### Metin bölümü
Netice olarak, Eş’ari hakkında birçok kaynaklarda geniş malumat bulduğumuz halde, Maturidi hakkında niçin bu imkandan mahrumuz? diye kendi kendimize bir sual soracak olursak, cevap bizce şöyle olacaktır: Eş’ari kendi zamanının ilim merkezi olan Bağdat’ta yetişmiş, yaşamış ve eserlerini vermiştir, buna mukabil Maturidi, zamanın ilim merkezinden çok uzak bir yer olan Müveraünnehir’de yaşamış ve eserlerini burada neşretmiştir.
II. EŞ’ARİ VE MATURİDİ’ NİN METOD VE PRENSİP BİRLİĞİ
Maturidi ve Eş’ari; Haieviyye, Müşebbihe, Mükeyyife, Muhaddide, Mücessime gibi el-Harfiyyun denilen fırkalarla, rasyonalist bir zümre olan Mu’tezile arasında makul bir yola sahip olmuşlardır. Her iki alim de Cebriyye ve müfrit Rafıziler arasında mutedil bir vaziyet alarak, Ehlü’s-Sünne’nin inanç esaslarım müdafaa etmişler, metot ve mezhep de hemen aynı neticeye ulaşmışlardır. Metotta ittifak edilince mezhep de de aynı neticelere varmak tabiidir. Çünkü mezhep metodun neticesinden başka bir şey değildir. Gerek Eş’ari, gerekse Maturidi, Allah’ın ezeli kelamı, sıfatları, görülmesi, arş ve istivanın açıklanması, kulların fiilleri, büyük günah işleyenlerin durumu ve şefaat gibi konularda aynı neticeye ulaşmışlardır. Bu konular, bilindiği gibi İslam fırkalarının ihtilaf ettikleri hususlardır. Bir başka ifadeyle, kelam ilminin en mühim mevzuları bu bahsettiğimiz şeylerdir.

Bir sayfa düzeni veri kümesinden satırlar:
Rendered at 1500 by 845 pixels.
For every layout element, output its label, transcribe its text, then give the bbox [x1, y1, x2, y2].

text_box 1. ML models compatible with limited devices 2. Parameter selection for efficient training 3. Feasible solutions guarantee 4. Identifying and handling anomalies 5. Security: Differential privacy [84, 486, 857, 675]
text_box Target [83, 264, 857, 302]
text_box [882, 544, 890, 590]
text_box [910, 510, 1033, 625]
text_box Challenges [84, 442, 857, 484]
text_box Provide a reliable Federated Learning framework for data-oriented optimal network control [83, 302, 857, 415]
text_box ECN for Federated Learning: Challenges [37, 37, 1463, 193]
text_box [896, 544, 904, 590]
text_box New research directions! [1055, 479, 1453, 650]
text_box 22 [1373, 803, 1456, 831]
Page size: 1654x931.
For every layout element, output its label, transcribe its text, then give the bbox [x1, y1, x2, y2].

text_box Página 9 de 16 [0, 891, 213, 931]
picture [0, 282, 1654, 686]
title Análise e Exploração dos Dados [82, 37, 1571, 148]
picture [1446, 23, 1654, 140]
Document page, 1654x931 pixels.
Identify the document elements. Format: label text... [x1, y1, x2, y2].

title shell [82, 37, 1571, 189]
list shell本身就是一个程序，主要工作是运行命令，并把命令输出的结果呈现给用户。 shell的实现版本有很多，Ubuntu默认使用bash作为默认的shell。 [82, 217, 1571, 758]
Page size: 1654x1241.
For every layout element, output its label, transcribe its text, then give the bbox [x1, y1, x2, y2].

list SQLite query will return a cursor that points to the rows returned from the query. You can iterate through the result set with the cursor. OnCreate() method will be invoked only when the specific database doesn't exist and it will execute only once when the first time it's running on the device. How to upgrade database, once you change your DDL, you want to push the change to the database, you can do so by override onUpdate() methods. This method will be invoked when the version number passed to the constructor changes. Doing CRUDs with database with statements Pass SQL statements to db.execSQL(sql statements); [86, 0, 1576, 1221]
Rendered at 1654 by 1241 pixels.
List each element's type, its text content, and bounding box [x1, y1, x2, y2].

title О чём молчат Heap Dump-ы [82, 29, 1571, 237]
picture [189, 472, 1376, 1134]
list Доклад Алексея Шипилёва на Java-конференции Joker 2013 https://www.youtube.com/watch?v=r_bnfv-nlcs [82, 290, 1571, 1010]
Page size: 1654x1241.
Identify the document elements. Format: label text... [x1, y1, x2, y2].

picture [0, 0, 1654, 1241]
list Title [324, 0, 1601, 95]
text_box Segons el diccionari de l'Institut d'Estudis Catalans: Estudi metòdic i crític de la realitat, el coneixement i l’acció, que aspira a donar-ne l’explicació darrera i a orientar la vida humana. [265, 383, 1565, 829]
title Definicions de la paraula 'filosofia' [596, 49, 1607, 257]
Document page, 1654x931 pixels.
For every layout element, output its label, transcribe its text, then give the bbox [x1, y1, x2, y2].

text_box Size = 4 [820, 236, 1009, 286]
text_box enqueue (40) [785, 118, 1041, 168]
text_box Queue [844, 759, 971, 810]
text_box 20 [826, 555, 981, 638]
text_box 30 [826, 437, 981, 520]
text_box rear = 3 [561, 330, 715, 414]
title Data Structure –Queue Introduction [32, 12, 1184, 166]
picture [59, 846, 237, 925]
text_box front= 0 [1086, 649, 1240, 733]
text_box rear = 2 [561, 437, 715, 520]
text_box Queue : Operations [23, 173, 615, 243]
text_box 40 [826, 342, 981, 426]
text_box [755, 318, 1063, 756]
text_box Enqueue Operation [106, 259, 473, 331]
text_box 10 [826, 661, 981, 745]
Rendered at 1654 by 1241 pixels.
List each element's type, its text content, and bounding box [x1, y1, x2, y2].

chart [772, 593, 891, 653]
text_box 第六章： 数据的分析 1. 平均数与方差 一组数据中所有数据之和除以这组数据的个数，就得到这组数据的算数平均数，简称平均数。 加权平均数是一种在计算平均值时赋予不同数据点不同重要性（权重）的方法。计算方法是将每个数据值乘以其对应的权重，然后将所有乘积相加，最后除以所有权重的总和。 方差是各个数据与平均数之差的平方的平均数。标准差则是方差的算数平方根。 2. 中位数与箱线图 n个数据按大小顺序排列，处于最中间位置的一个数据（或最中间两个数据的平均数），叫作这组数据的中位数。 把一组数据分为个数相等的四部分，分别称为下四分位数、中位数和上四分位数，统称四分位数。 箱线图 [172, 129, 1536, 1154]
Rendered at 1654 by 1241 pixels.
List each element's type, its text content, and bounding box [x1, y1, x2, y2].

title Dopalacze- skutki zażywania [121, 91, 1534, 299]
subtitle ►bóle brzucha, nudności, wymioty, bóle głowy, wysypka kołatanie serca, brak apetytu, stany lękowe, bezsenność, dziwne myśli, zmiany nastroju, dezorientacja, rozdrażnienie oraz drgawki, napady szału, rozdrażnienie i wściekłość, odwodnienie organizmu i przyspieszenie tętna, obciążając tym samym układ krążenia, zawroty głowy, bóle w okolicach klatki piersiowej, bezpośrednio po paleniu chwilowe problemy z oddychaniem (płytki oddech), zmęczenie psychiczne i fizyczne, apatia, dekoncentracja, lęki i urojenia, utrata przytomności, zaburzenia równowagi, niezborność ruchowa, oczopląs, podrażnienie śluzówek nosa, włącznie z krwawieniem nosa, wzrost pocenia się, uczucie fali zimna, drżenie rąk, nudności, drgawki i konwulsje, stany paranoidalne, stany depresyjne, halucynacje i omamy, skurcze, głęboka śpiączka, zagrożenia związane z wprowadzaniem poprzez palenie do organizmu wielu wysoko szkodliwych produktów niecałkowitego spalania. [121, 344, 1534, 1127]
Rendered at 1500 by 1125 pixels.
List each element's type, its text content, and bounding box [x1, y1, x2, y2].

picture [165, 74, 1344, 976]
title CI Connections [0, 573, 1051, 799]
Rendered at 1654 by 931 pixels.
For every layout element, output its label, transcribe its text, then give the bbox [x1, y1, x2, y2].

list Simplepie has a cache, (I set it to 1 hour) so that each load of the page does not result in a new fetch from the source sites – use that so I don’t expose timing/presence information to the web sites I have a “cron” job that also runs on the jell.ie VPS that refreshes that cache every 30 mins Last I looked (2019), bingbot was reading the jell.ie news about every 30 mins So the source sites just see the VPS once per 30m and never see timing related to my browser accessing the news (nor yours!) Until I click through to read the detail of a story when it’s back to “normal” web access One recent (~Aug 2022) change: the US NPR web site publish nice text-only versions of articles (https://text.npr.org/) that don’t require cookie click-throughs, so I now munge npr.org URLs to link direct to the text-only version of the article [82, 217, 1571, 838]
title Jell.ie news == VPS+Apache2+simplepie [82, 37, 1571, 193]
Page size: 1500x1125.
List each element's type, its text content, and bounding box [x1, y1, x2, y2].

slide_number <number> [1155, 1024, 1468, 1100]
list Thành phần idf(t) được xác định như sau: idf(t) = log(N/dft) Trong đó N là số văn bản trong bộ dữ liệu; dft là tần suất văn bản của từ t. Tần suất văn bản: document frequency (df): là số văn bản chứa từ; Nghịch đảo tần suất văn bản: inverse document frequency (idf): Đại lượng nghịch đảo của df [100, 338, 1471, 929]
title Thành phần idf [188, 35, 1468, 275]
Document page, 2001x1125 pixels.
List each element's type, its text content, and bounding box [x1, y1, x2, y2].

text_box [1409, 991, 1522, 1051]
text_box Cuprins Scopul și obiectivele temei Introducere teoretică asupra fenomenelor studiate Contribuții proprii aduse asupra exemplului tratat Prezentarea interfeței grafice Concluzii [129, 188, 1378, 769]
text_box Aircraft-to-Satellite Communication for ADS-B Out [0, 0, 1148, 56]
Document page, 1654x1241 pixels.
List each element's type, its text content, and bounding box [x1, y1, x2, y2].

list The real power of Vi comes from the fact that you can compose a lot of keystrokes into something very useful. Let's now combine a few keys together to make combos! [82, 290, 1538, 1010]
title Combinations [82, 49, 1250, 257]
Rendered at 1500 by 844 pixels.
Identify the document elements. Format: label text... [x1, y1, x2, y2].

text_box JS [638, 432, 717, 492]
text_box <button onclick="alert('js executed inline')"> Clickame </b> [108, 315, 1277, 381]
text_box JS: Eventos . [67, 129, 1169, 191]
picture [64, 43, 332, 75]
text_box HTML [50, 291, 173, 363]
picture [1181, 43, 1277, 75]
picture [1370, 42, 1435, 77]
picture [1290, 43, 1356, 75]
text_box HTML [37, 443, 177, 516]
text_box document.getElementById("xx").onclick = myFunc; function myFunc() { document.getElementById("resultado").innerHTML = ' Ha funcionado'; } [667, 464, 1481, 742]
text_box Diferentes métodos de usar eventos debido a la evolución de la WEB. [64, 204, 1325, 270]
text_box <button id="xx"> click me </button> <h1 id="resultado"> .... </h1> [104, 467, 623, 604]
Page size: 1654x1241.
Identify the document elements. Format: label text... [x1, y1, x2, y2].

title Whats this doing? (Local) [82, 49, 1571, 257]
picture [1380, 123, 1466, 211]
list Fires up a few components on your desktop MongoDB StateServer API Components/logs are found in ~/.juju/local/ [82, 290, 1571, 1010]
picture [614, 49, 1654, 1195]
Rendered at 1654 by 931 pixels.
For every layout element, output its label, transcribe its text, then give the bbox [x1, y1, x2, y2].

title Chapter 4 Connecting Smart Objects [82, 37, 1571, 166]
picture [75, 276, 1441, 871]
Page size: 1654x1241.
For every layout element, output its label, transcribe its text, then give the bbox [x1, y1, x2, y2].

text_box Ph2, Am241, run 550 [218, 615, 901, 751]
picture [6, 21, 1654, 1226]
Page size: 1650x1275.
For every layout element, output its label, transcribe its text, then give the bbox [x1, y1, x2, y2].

### Yapılacaklar
1. Eş’ari ve Maturidi metnine göre şu ifadelerin her birinin metinle uyuşup uyuşmadığını evet ya da hayır diye belirtin ve kararı belirleyen sözleri metinden olduğu gibi alıntılayın: (a) Eş’ari Bağdat’ta yetişmiş ve eserlerini orada vermiştir. (b) Maturidi eserlerini Bağdat’ta neşretmiştir. (c) Mezhep, metodun neticesinden başka bir şey değildir.
2. Eş’ari ve Maturidi metninden "Netice olarak, Eş’ari" sözlerinden başlayıp "eserlerini burada neşretmiştir." sözleri de dahil olmak üzere o kısmı hiç değiştirmeden çıkarın.
Bu veriler başka bir kaynaktan alınmıştır.

### Çözülmüş alıştırma
1.
(a) Evet: "Eş’ari kendi zamanının ilim merkezi olan Bağdat’ta yetişmiş, yaşamış ve eserlerini vermiştir"
(b) Hayır: "Maturidi, zamanın ilim merkezinden çok uzak bir yer olan Müveraünnehir’de yaşamış ve eserlerini burada neşretmiştir"
(c) Evet: "Çünkü mezhep metodun neticesinden başka bir şey değildir."

2.
Netice olarak, Eş’ari hakkında birçok kaynaklarda geniş malumat bulduğumuz halde, Maturidi hakkında niçin bu imkandan mahrumuz? diye kendi kendimize bir sual soracak olursak, cevap bizce şöyle olacaktır: Eş’ari kendi zamanının ilim merkezi olan Bağdat’ta yetişmiş, yaşamış ve eserlerini vermiştir, buna mukabil Maturidi, zamanın ilim merkezinden çok uzak bir yer olan Müveraünnehir’de yaşamış ve eserlerini burada neşretmiştir.